China Township is a charter township of St. Clair County in the U.S. state of Michigan. The population was 3,509 at the 2020 Census. It is named after China, Maine.

==Geography==
According to the United States Census Bureau, the Township has a total area of 34.4 sqmi, all land. The township's master plan shows that it consists mostly of agricultural and residential land. The northeast corner of the Township, near the City of St. Clair, has small suburban-style developments, an elementary school and some retail.

==Demographics==
At the 2000 census there were 3,340 people, 1,106 households, and 944 families in the township. The population density was 97.2 PD/sqmi. There were 1,130 housing units at an average density of 32.9 /sqmi. The racial makeup of the township was 98.20% White, 0.33% African American, 0.33% Native American, 0.24% Asian, 0.03% Pacific Islander, 0.12% from other races, and 0.75% from two or more races. Hispanic or Latino of any race were 1.08%.

Of the 1,106 households, 42.6% had children under the age of 18 living with them, 77.8% were married couples living together, 5.1% had a female householder with no husband present, and 14.6% were non-families. 12.7% of households were one person, and 5.3% were one person aged 65 or older. The average household size was 3.01 and the average family size was 3.29.
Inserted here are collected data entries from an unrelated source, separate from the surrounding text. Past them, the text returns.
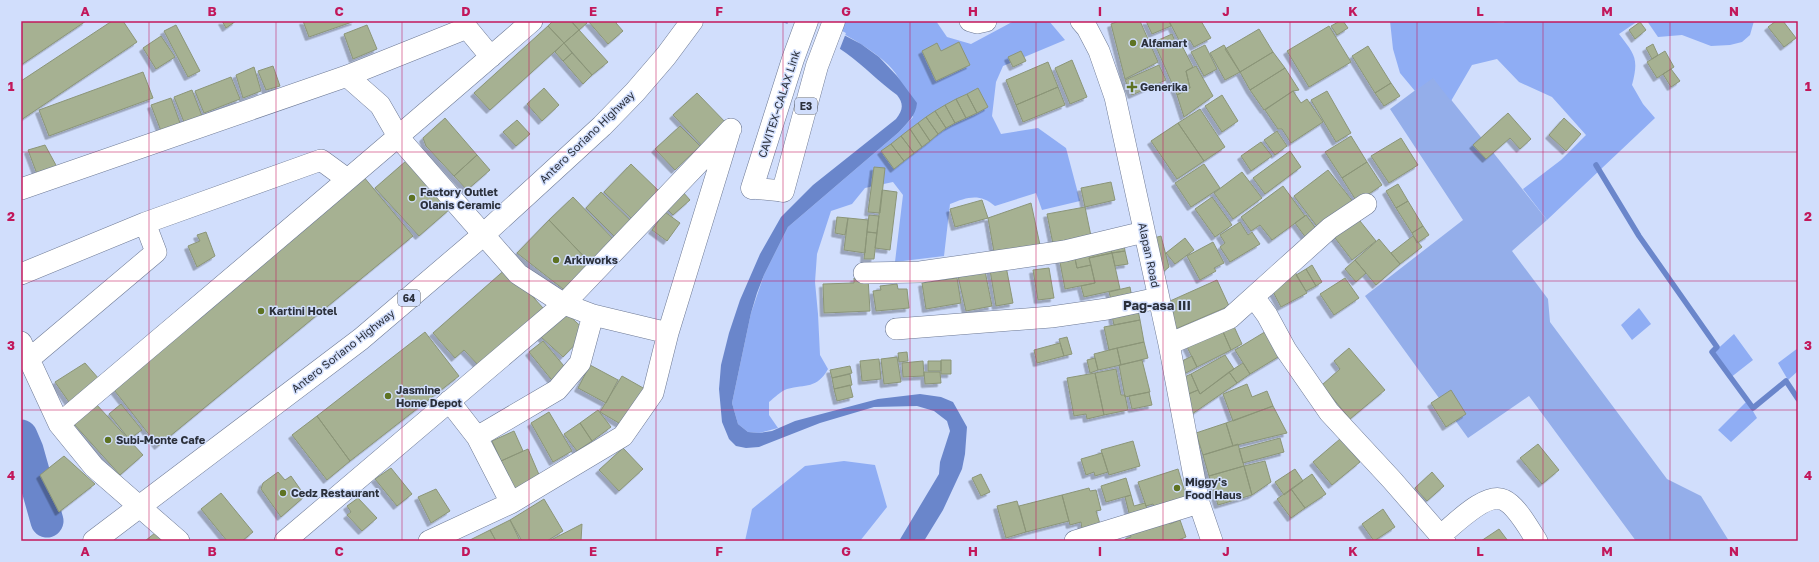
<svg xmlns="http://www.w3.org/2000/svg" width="1819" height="562" viewBox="0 0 1819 562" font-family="'Golos Text',sans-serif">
<defs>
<filter id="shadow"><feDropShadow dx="-3.5" dy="3.5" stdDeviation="0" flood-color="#0004"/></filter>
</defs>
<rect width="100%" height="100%" fill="#d1defc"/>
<path fill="#94aeea" d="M1433 77 1547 220 1512 251 1548 299 1550 322 1667 479 1701 496 1729 541H1636L1529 396 1468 438 1365 296 1463 220 1390 109Z"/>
<path fill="#8fadf4" d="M817 21H936L947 37 971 44 1014 21H1049L1065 40 1003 66 996 82 992 116 1001 134 1038 128 1066 148 1080 201 1042 210 1036 193 995 206C980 193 967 197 950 204L944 256 895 262 903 195 893 182 865 188 852 204 831 211 817 254 815 282 818 314 820 355 828 369C817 389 806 384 787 389 781 391 774 398 769 402V415L778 428 759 433 748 432 738 424 732 403 751 313 764 275 788 227 899 132 913 117C908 104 904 89 898 77 887 56 839 30 817 21Z
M1390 21H1482L1504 23 1505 21H1638L1619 34C1635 55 1639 58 1632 85L1643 104 1655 118 1547 220 1523 189 1561 160 1586 135 1552 97 1519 82 1497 59 1472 65 1451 101 1433 78 1415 91 1400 73 1393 49Z
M1647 21H1754L1750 35 1742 42 1730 45 1711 46 1682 35 1658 37Z
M1639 308 1651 324 1632 340 1621 325Z
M1734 334 1753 360 1730 378 1712 354Z
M1798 348V371L1788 380 1778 363Z
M1747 401 1757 418 1731 442 1718 430Z
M844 461 875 465 887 507 860 541H745L752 509 805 466Z"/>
<path fill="#6a86cb" d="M779 21H817L861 44 879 57 897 76 917 103C916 116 907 123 899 132L788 227 764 275 757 293 751 313 732 403 738 424 748 432 759 433 772 431 795 421 878 399 920 394 941 397 953 402 967 427 965 454 962 469 943 510 924 541H899L939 474 940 462 950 431 947 421 934 411 917 406 874 407 820 423 759 447 746 448 736 446 729 439 722 422 719 389 721 365 729 333 740 300 760 254 781 217 813 185 896 119C903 110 904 104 897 95 879 82 864 66 846 53 826 38 803 29 779 21Z"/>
<path fill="#d1defc" d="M788 21H823L846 33 839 51 825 41 787 26Z"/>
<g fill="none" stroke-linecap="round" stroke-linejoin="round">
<path stroke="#6a86cb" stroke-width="5.5" d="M1596 165 1639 236 1717 347 1712 352 1753 408 1786 381 1798 399"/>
<path stroke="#6a86cb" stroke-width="33" d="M21 436 27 450 47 521"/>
</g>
<path fill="#a6b192" stroke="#8b9578" filter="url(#shadow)" d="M21 21H86L21 65Z
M112 21H123L137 42 21 120V81Z
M222 21H236L226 28Z
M303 21H355L309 37Z
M553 21H571L579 30 564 43 548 26Z
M571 21H586L587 23 579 30Z
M588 21H617L616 23 623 31 608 44Z
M1119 21H1140L1158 62 1125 79 1111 24Z
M1146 21H1169L1171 26 1152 34Z
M1169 21H1201L1211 38 1194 47 1190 40 1181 44Z
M1340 21H1343L1348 28 1337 35 1331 26Z
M1776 21H1783L1796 38 1784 47 1768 27Z
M1640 22 1646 30 1635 39 1629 30Z
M176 25 200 71 188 77 164 31Z
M367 25 377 49 353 59 344 34Z
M548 26 564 43 490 110 474 93Z
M1329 26 1351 62 1309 87 1287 51Z
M1259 29 1273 52 1240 72 1225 49Z
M579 30 608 62 592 75 564 43Z
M1172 34 1177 46 1181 44 1193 67 1186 71 1190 88 1177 95 1154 42Z
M161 36 175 57 156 69 143 48Z
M959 42 970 65 936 81 922 51 937 43 941 51Z
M564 43 572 53 563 61 555 52Z
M1653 44 1658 55 1652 59 1646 48Z
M1205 45 1217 69 1204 76 1191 52Z
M1224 45 1240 72 1225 80 1210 53Z
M1368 46 1391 83 1375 93 1352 56Z
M1021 51 1026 61 1013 67 1008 57Z
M1665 51 1674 67 1657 78 1647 62Z
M1273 52 1285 68 1250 90 1240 72Z
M572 53 592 75 583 84 563 61Z
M1072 60 1087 97 1070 104 1055 68Z
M1048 62 1058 87 1016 105 1006 80Z
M1159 65 1166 80 1132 95 1125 80Z
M273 66 280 86 266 90 258 71Z
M1196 66 1213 96 1184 117 1177 95 1190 88 1186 71Z
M254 67 261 91 243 98 236 75Z
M1285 68 1299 90 1293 91 1264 110 1250 90Z
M1671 69 1680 81 1671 87 1663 74Z
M143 72 153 98 49 136 39 110Z
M231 77 240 99 204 113 195 91Z
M1391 83 1400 96 1384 106 1375 93Z
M1058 87 1065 105 1023 122 1016 105Z
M544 88 559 105 542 121 527 104Z
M978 88 988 107 977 113 967 94Z
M192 90 202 116 184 122 174 97Z
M1293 91 1301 103 1307 99 1323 122 1291 143 1282 129H1278L1265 110Z
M1327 91 1351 133 1336 142 1311 100Z
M697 93 729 126 705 149 673 115Z
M967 94 977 113 966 118 956 99Z
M1222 95 1238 121 1222 132 1205 106Z
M171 98 180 123 161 131 151 105Z
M956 99 966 118 955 123 945 105Z
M945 105 955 123 946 128 935 111Z
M1200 109 1225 147 1204 161 1178 123Z
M935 111 946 128 938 134 926 117Z
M1508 113 1531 139 1520 149 1510 138 1486 159 1473 145Z
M926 117 938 134 930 141 918 123Z
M445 118 477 155 454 176 426 146 423 138Z
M1564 118 1581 134 1566 151 1549 135Z
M517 120 530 134 516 146 503 132Z
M918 123 930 141 922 147 910 129Z
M1178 123 1204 161 1177 179 1151 141Z
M680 126 700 146 675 170 655 149Z
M910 129 922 147 914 153 901 136Z
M1277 131 1287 146 1275 155 1264 140Z
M901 136 914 153 904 161 891 144Z
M1351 136 1367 162 1342 178 1325 152Z
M1401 138 1418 165 1389 183 1371 156Z
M1261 142 1272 156 1251 171 1241 156Z
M891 144 904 161 894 169 881 151Z
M45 145 57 167 37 174 28 150Z
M1290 151 1301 167 1265 194 1253 178Z
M477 155 490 170 467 190 454 176Z
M406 161 450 209 419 236 375 188Z
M1367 162 1382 185 1357 202 1342 178Z
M631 164 662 194 635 222 604 192Z
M1204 164 1220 188 1191 207 1175 183Z
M874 167 885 168 880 213 868 212Z
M1328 170 1354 203 1319 229 1294 196Z
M1242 172 1262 198 1233 219 1214 193Z
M363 176 413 236 158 446 111 386Z
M1111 182 1115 200 1085 207 1081 188Z
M1398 184 1408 201 1396 208 1386 191Z
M1283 186 1305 216 1272 240 1260 225 1251 231 1241 217Z
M882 190 897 192 890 250 875 248Z
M682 191 690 200 673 215 665 207Z
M601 192 635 225 619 241 586 208Z
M573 197 617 243 593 266 549 220Z
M1212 197 1232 225 1215 237 1195 209Z
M982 200 988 218 955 227 950 209Z
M1408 201 1423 226 1412 233 1396 208Z
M1031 203 1040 245 994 252 988 218Z
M1085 207 1091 236 1053 244 1047 214Z
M665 212 680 223 667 241 652 230Z
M869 215 879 216 877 233 867 232Z
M1306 215 1317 230 1306 238 1295 223Z
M1356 216 1376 241 1352 260 1332 234Z
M837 217 848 218 845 235 835 233Z
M848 218 868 220 865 253 844 250Z
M549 220 593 266 568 290 563 289 517 253Z
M1240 222 1248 235 1252 232 1260 244 1230 262 1220 247 1225 243 1220 235Z
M1423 226 1429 235 1417 243 1412 233Z
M206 232 215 256 197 267 188 246 200 241 197 235Z
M867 232 877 233 874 259H864Z
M1161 236 1169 267 1156 278 1147 240Z
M1413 236 1422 247 1400 264 1391 253Z
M1185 238 1194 250 1175 264 1166 253Z
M1379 239 1400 264 1376 285 1355 260Z
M1213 242 1224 263 1214 268 1216 271 1200 280 1187 256Z
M1124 244 1125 251 1112 253 1110 247Z
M1110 247 1112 253 1089 258 1091 265 1077 268 1074 254Z
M1125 251 1128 264 1115 266 1112 253Z
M1112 253 1120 289 1084 297 1081 286 1095 283 1089 258Z
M1074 254 1077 268 1091 265 1095 283 1065 289 1059 257Z
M1355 260 1366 273 1356 282 1345 269Z
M1005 261 1013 303 996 306 989 264Z
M1312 265 1322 282 1316 286 1306 269Z
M507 268 543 308 479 366 464 350 455 358 433 333Z
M1049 268 1054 298 1038 300 1033 270Z
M1306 269 1316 286 1306 291 1296 275Z
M1294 270 1307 293 1281 307 1269 284Z
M985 271 992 306 966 311 958 276Z
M854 278H868L870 311 824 313 823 284 854 283Z
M957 278 961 303 926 309 922 283Z
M1345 278 1359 298 1334 315 1320 294Z
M1217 280 1229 306 1171 331 1165 316 1175 311 1170 301Z
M897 284 898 289H907L909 308 876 311 873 291 881 290 880 286Z
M1130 287 1132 298 1112 303 1109 292Z
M1137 305 1140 320 1114 325 1111 311Z
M565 312 587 332 563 357 541 337Z
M1140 320 1144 342 1109 350 1104 327Z
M1231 320 1242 344 1231 350 1220 325Z
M1220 325 1231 350 1197 367 1184 341Z
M1268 330 1283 354 1250 374 1235 350Z
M425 332 459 376 350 461 317 416Z
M1067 337 1072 354 1064 356 1059 339Z
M543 341 569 372 555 384 529 352Z
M1144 342 1148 358 1121 365 1117 348Z
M1060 343 1064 356 1037 363 1034 350Z
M1117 348 1121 365 1098 370 1094 354Z
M1349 348 1385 390 1350 419 1322 385 1340 369 1334 361Z
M907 352 908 361 899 362 898 353Z
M1225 355 1234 369 1200 394 1191 374Z
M1192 356 1197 367 1184 374 1178 363Z
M897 357 901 382 884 384 881 359Z
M1095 358 1098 370 1090 373 1087 360Z
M879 359 881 379 862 381 860 361Z
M941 360H951V374H941Z
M1142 360 1150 392 1125 397 1119 365Z
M923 361 924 376 903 377 902 363Z
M928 361H941V371H928Z
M85 363 99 379 69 402 55 382Z
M1243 363 1250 374 1237 383 1229 372Z
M590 365 618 380 606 403 578 388Z
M850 366 852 373 832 378 830 370Z
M1116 369 1121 395H1125L1128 410 1104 415 1095 373Z
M924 372H940L941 383 925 384Z
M1229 372 1237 383 1192 414 1186 395 1198 390 1200 394Z
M1095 373 1104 415 1087 419 1086 414 1074 416 1067 378Z
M850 374 852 385 834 389 832 378Z
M1191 374 1198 390 1186 395 1180 379Z
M622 376 645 389 624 426 600 412Z
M1247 384 1252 397 1267 391 1273 406 1233 421 1223 394Z
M850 385 853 397 837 401 834 389Z
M1451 390 1466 414 1446 427 1431 403Z
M1149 392 1152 405 1132 409 1129 396Z
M96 404 143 455 120 475 74 424Z
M121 404 142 430 129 439 109 414Z
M1273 406 1287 433 1233 446 1226 423Z
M598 410 611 427 592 441 580 423Z
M549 412 572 451 553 462 531 423Z
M317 416 350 461 327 480 292 435Z
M580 423 592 441 577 451 564 434Z
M1226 423 1233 446 1203 455 1196 433Z
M514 431 523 451 501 461 492 441Z
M1280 438 1284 452 1243 463 1239 449Z
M1340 439 1360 462 1332 485 1313 462Z
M1133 441 1140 466 1109 475 1101 450Z
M1238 444 1244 466 1209 476 1203 455Z
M1538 444 1559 470 1542 484 1520 458Z
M623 448 643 469 619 491 599 470Z
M528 449 540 477 514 489 501 461Z
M1102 453 1108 472 1095 476 1094 472 1086 475 1081 459Z
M64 456 95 484 59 512 40 475Z
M1265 461 1271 482 1252 495 1244 466Z
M1244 466 1252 495 1218 505 1209 476Z
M391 468 412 494 397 506 375 479Z
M1178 469 1187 499 1156 509 1153 504 1146 506 1138 482Z
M1295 469 1303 481 1284 495 1275 482Z
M278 472 285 480 291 476 305 496 281 517 261 489 263 483Z
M1432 472 1444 486 1427 501 1415 488Z
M981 474 990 492 981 496 972 478Z
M1312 474 1326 494 1305 508 1291 489Z
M1126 478 1131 495 1106 502 1101 486Z
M1089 488 1090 491 1096 490 1101 510 1096 511 1100 524 1082 529 1081 522 1070 525 1062 495Z
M436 489 450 511 431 523 418 497Z
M1291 489 1305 508 1291 518 1277 499Z
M221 493 253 532 242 541H227L201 509Z
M1062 495 1069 521 1026 532 1019 506Z
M1131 495 1134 506 1145 503 1148 512 1130 517 1125 497Z
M358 498 377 518 362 531 347 515 351 512 347 506Z
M544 499 563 531 547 541H522L510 520Z
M1017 501 1026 532 1006 538 997 506Z
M1383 509 1395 527 1374 541 1362 524Z
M1168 519 1170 524 1180 520 1186 537 1176 541H1125V539L1131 537 1130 533Z
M510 520 520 541H496L490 530Z
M582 524 581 541H549Z
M1499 529 1508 541H1481Z
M490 530 496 541H468Z
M155 533 163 541H145Z"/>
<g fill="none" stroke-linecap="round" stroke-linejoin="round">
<defs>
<path id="minor" d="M970 21 977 23 986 21
M1081 21 1087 28 1099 51 1115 97 1169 344 1199 503 1212 541
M347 76 380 105 399 138 518 274 564 304 593 315 668 333
M752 188 783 191
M21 189 347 76 467 28 491 57
M864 273 920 272 1065 251 1144 232
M21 274 145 223 321 160 347 179
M1254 297 1267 315 1286 350 1329 412 1392 480 1445 541
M896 329 1051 317 1107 309 1158 298
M21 342 59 424 94 467 179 541
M1169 344 1230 318 1330 228 1366 204
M28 360 156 252 145 223
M449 401 477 437 511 503
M59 424C217 290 376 157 532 21
M477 437 557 390 580 363 593 315
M1441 535C1454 525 1486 491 1504 500 1517 506 1529 529 1537 541
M285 541 564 304 731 129
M429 541 511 503 623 436 653 393 668 333 729 134
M1075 541 1199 503"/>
<path id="major" d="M94 541 361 339 483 235 602 126 635 92 666 56 692 21"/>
<path id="highway" d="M752 188 793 59 807 21
M783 191 817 66 834 21"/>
</defs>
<use href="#minor" stroke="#6d7994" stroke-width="22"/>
<use href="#major" stroke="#6d7994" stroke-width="23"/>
<use href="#highway" stroke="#6d7994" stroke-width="23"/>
<use href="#minor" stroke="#fff" stroke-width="21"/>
<use href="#major" stroke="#fff" stroke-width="22"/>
<use href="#highway" stroke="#fff" stroke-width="22"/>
</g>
<path fill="none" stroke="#c2185b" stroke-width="1" stroke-opacity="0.55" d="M149 21V541M276 21V541M402 21V541M529 21V541M656 21V541M783 21V541M910 21V541M1036 21V541M1163 21V541M1290 21V541M1417 21V541M1543 21V541M1670 21V541M21 152H1798M21 281H1798M21 410H1798"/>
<g fill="#5e7323" stroke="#d1defc" stroke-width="1.5">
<circle cx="1133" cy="43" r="4"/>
<path d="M1130 81h4v4h4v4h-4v4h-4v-4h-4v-4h4z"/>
<circle cx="412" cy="198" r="4"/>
<circle cx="556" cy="260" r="4"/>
<circle cx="261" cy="311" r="4"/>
<circle cx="388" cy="396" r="4"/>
<circle cx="108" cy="440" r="4"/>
<circle cx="1177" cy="488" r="4"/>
<circle cx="283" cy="493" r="4"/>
</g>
<g text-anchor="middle" stroke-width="3" stroke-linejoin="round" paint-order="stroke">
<g fill="#d1defc" stroke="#5d6475" stroke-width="1">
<rect x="795" y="98" width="22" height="16" rx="3"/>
<rect x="398" y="290" width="22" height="16" rx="3"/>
</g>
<g font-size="10" font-weight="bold" fill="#2b303b">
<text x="806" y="110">E3</text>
<text x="409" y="302">64</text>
</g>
<g font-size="11" font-weight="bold" fill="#2b303b" stroke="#d1defc" text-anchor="start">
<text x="1141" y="47">Alfamart</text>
<text x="1140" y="91">Generika</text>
<text x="420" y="196">Factory Outlet<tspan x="420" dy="13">Olanis Ceramic</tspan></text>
<text x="564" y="264">Arkiworks</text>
<text x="269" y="315">Kartini Hotel</text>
<text x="396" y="394">Jasmine<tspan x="396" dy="13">Home Depot</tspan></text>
<text x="116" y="444">Subi-Monte Cafe</text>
<text x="1185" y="486">Miggy's<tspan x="1185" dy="13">Food Haus</tspan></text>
<text x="291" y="497">Cedz Restaurant</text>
</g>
<g font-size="11" fill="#2b303b" stroke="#d1defc">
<text transform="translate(779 104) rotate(-72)" y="4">CAVITEX–CALAX Link</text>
<text transform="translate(587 137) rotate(-44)" y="4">Antero Soriano Highway</text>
<text transform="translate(1149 255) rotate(78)" y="4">Alapan Road</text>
<text transform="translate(343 351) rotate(-38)" y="4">Antero Soriano Highway</text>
</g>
<g font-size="13" font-weight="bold" fill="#2b303b" stroke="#d1defc">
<text x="1157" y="310">Pag-asa III</text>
</g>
</g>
<rect width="1819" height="562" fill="none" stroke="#d1defc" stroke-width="44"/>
<rect x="22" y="22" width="1775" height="518" fill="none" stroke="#c2185b" stroke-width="1.5"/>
<g font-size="13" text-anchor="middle" font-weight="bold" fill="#c2185b">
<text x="85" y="16">A</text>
<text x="212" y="16">B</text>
<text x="339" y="16">C</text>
<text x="466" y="16">D</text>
<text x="593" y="16">E</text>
<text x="719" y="16">F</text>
<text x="846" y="16">G</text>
<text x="973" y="16">H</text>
<text x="1100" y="16">I</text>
<text x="1226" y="16">J</text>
<text x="1353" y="16">K</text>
<text x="1480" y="16">L</text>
<text x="1607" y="16">M</text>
<text x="1734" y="16">N</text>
<text x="11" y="91">1</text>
<text x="1808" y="91">1</text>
<text x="11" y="221">2</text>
<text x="1808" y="221">2</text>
<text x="11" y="350">3</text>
<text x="1808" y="350">3</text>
<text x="11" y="480">4</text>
<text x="1808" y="480">4</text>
<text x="85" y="556">A</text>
<text x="212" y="556">B</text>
<text x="339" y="556">C</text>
<text x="466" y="556">D</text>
<text x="593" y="556">E</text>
<text x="719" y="556">F</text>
<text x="846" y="556">G</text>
<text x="973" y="556">H</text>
<text x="1100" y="556">I</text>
<text x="1226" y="556">J</text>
<text x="1353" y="556">K</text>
<text x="1480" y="556">L</text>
<text x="1607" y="556">M</text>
<text x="1734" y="556">N</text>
</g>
</svg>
In the township the population was spread out, with 29.4% under the age of 18, 6.9% from 18 to 24, 28.8% from 25 to 44, 26.1% from 45 to 64, and 8.8% 65 or older. The median age was 37 years. For every 100 females, there were 102.4 males. For every 100 females age 18 and over, there were 100.3 males.

The median household income was $62,194 and the median family income was $65,875. Males had a median income of $51,268 versus $27,292 for females. The per capita income for the township was $22,674. About 1.8% of families and 2.0% of the population were below the poverty line, including 0.7% of those under age 18 and 3.1% of those age 65 or over.

==Religion==
The Serbian Orthodox Monastery of Saint Nikolaj Velimirović Bishop of Žiča is located at 6905 Springborn Road in China Township. The monastery, in the care of its founder V. Rev. Radiša Ninković, is under the jurisdiction of the Serbian Orthodox Church in North and South America.